This is a photo of a delivery truck outside one of the convenience markets in Tamarindo bringing baked goods from a German Bakery, which is evidently located at the Liberia Airport, which is an hour away.
I was reading a book about Costa Rican history recently and learned a little about baked goods in colonial Costa Rica. In the early 1800's, bread was a luxury eaten only by the elite. Corn was the grain used by most people, as it had many advantages over wheat. Its yield was 10 times per acre, and it could be ground into meal at home, rather than taken to a mill to be ground into flour. Corn could also be grown and harvested with a lot less labor than wheat, which was critical because of the shortage of labor. In just 52 years from 1569 to 1611, the number of Native Americans in Costa Rica declined from 120,000 to 10,000.
The discussion about German pastries above reminds me of a bit of trivia that I learned during a visit to Copenhagen. What Americans refer to as "Danishes" are in Denmark referred to as "Vienna pastries." The breakfast treats were popularized in Denmark when they had a strike and they brought in bakers from Vienna. I don't know if that is true or not, as maybe the tour guides just like to fool American visitors to see what we will believe.

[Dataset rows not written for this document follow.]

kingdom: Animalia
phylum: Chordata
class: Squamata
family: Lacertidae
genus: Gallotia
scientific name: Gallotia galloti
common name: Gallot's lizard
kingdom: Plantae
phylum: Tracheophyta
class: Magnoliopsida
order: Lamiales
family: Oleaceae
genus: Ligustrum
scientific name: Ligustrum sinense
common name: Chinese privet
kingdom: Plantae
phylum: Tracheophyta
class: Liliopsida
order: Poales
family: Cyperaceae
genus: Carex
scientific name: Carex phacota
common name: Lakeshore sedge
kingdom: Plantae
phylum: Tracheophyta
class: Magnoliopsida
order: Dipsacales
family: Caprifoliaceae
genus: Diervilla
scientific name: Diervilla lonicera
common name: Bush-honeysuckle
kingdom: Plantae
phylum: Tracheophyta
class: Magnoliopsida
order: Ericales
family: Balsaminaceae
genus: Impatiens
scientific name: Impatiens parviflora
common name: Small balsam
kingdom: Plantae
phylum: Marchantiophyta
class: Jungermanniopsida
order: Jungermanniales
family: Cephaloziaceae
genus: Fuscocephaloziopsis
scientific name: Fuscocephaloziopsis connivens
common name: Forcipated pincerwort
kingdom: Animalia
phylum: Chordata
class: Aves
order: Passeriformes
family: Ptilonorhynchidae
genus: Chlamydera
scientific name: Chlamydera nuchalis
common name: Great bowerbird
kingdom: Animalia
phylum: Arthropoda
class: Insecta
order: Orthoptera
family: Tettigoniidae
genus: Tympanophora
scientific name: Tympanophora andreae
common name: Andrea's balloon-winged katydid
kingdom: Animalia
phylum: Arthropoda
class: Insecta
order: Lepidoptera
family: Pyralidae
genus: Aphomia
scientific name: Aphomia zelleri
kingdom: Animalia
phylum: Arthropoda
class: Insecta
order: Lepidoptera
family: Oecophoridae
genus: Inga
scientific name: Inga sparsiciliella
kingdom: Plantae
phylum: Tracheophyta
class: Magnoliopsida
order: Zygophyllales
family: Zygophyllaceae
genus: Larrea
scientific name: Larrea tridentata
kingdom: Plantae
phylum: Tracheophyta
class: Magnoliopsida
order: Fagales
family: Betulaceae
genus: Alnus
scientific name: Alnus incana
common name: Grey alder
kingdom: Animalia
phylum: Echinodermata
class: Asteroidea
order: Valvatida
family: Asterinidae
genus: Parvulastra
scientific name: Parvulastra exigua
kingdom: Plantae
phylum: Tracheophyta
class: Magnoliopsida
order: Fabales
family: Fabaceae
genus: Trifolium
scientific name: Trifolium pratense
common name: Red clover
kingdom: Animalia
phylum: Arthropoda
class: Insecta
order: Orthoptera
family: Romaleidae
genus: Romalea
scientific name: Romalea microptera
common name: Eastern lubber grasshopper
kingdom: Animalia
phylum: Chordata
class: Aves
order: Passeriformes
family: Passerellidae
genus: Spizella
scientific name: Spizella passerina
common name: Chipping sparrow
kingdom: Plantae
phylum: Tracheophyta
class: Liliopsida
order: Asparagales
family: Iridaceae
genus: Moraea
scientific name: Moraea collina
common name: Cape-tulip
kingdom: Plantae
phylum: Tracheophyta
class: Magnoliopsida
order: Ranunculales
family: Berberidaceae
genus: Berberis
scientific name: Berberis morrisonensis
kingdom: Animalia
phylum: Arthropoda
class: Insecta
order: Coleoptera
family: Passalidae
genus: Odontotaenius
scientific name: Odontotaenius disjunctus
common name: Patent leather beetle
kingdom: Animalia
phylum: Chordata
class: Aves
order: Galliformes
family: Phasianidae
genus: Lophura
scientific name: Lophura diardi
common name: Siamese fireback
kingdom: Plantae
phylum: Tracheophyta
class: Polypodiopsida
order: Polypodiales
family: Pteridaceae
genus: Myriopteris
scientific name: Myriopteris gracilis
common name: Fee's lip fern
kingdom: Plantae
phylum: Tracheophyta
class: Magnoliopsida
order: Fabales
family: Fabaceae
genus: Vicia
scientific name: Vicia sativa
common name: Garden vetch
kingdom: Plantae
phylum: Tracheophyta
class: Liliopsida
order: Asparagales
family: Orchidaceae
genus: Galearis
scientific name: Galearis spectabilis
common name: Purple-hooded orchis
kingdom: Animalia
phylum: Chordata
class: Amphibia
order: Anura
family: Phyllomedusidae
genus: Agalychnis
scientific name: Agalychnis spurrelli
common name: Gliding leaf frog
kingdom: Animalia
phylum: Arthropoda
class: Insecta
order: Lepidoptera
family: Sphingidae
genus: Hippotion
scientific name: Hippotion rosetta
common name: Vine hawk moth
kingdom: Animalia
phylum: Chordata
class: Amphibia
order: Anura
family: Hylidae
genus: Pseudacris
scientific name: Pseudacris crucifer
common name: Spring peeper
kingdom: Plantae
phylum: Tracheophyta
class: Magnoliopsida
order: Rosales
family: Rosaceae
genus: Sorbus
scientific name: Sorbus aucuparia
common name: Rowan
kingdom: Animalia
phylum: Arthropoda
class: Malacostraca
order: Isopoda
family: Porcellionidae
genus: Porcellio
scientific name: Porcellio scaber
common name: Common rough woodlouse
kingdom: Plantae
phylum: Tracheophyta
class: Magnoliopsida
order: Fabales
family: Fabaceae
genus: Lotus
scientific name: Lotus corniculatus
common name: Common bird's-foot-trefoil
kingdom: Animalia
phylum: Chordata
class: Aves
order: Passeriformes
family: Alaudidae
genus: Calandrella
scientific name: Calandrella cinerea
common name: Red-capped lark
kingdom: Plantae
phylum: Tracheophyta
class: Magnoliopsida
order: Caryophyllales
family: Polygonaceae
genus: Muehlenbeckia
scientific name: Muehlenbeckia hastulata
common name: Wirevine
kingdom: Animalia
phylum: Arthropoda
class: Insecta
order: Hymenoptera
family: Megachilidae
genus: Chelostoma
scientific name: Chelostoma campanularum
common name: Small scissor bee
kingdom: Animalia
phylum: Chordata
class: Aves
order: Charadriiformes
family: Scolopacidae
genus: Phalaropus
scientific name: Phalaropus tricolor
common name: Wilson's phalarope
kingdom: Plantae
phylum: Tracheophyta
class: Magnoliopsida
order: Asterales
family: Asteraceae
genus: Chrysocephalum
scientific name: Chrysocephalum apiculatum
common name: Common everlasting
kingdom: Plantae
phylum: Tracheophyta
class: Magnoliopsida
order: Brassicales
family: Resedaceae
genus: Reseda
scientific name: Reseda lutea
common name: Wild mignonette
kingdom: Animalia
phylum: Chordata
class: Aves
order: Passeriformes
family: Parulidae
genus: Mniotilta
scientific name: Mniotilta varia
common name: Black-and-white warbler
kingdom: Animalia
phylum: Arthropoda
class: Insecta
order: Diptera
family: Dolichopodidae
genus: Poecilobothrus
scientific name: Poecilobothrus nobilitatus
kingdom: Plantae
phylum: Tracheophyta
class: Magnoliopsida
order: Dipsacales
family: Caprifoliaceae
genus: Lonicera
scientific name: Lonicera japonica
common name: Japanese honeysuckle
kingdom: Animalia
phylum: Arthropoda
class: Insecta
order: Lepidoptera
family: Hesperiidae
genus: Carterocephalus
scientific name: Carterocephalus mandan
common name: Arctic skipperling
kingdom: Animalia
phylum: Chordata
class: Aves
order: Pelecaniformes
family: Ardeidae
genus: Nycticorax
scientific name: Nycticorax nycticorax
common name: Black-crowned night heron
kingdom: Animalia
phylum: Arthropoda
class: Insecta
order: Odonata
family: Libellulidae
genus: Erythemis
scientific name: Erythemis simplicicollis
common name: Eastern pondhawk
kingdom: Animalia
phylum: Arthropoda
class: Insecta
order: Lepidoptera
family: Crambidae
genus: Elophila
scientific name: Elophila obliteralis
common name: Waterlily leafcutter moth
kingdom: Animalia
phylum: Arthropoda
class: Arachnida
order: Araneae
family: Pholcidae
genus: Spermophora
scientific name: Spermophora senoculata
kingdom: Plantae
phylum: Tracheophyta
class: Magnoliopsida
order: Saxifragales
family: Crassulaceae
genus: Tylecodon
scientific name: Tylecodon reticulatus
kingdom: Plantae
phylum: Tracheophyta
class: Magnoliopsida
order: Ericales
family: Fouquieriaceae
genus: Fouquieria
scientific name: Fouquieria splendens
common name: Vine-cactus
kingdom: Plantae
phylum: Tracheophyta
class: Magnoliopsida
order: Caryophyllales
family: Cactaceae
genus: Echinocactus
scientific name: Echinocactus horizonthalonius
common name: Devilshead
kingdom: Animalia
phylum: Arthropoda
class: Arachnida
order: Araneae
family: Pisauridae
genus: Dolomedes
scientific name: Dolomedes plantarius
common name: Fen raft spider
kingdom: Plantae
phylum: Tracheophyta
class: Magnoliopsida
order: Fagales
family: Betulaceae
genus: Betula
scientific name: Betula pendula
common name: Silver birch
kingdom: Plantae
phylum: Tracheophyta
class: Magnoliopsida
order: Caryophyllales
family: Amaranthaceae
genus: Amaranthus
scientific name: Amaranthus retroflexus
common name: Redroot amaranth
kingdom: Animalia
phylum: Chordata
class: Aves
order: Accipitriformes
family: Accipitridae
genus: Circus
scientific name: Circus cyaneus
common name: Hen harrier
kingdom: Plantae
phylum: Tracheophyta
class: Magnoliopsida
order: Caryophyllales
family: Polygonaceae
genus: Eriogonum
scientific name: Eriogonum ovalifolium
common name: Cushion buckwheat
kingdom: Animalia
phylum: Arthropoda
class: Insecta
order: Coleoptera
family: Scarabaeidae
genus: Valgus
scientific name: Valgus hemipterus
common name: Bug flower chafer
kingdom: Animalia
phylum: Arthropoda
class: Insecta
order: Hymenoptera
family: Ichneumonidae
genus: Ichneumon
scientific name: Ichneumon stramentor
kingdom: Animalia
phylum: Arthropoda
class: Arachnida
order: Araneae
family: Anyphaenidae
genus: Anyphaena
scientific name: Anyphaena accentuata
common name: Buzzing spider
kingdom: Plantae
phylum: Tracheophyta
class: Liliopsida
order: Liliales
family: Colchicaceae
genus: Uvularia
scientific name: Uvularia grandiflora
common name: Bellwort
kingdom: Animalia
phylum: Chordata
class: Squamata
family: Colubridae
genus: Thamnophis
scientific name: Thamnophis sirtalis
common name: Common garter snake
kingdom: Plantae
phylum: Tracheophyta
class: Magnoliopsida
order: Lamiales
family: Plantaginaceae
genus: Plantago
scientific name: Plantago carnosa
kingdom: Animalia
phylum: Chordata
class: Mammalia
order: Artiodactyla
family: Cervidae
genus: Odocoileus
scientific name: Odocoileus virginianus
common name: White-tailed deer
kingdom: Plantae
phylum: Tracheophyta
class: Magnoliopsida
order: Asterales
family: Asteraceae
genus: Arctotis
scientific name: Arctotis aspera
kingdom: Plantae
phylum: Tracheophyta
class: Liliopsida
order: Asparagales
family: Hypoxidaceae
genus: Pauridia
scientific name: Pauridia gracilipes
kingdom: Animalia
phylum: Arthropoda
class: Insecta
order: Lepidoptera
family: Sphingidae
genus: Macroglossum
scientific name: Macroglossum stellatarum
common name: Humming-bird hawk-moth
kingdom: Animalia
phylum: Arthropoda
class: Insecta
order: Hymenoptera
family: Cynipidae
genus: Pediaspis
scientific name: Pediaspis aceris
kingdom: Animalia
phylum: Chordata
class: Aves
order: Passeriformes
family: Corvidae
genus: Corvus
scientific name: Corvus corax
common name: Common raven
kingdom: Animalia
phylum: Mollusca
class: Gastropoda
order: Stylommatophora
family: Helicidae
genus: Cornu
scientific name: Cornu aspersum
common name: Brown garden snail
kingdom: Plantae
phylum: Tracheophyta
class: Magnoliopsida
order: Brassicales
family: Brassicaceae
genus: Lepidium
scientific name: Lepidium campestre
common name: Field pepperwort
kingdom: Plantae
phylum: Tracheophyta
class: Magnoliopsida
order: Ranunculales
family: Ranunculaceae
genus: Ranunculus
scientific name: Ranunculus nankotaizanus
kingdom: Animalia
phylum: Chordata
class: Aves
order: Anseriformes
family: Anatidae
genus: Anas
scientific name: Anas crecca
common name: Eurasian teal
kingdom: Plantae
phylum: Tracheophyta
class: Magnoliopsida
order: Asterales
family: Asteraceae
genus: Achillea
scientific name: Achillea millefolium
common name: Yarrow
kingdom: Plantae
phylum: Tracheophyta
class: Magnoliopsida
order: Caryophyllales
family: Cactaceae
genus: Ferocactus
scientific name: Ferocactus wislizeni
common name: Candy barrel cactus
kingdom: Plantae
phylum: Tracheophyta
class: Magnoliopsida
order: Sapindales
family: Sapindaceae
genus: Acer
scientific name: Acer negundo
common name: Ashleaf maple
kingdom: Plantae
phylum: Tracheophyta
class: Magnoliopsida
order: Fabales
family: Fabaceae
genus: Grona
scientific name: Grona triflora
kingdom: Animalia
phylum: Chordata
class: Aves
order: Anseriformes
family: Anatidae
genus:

After all, we were gullible enough to take pictures of that little mermaid statue, which in my opinion has to be the biggest over-hyped sight in Scandinavia, and maybe the world, but I digress.
I want to acknowledge and thank those readers of this blog who have left comments during the past week or two, and apologize for not being able to respond to them, because I was traveling in Morocco until now.
5 comments:
hey, what's so wrong with the mermaid?
i'll tell ya what!
if we've had to watch/hear/be aware of
DISNEY'S THE LITTLE MERMAID
just one time,
we've had to endure this torture hundreds of times.
sometimes in the same day!
aaaaaarrrrggghhhhhhhh!
thank G-D for THE LION KING - a little variety. . .
thanks for the post,
..
.ero
Wow. Nice post to read. You have been busy. Glad you are back safely.
When I was a kid, I lived next door to a German Bakery. The lady who owned it would bring us treats all the time.
Yummy....I remember that German Bakery next door.
Sharon and Jarart,
Now that you mention your fondness for your childhood German bakery, I should mention that my wife and I chose a German bakery to make the cake for our wedding at the Arizona Inn in Tucson, Arizona, as you will recall, Sharon. (But the music at the reception was supplied by a classical quartet followed by an Andean band, as German oom-pah music would certainly not have been quite the mood music for the occasion.)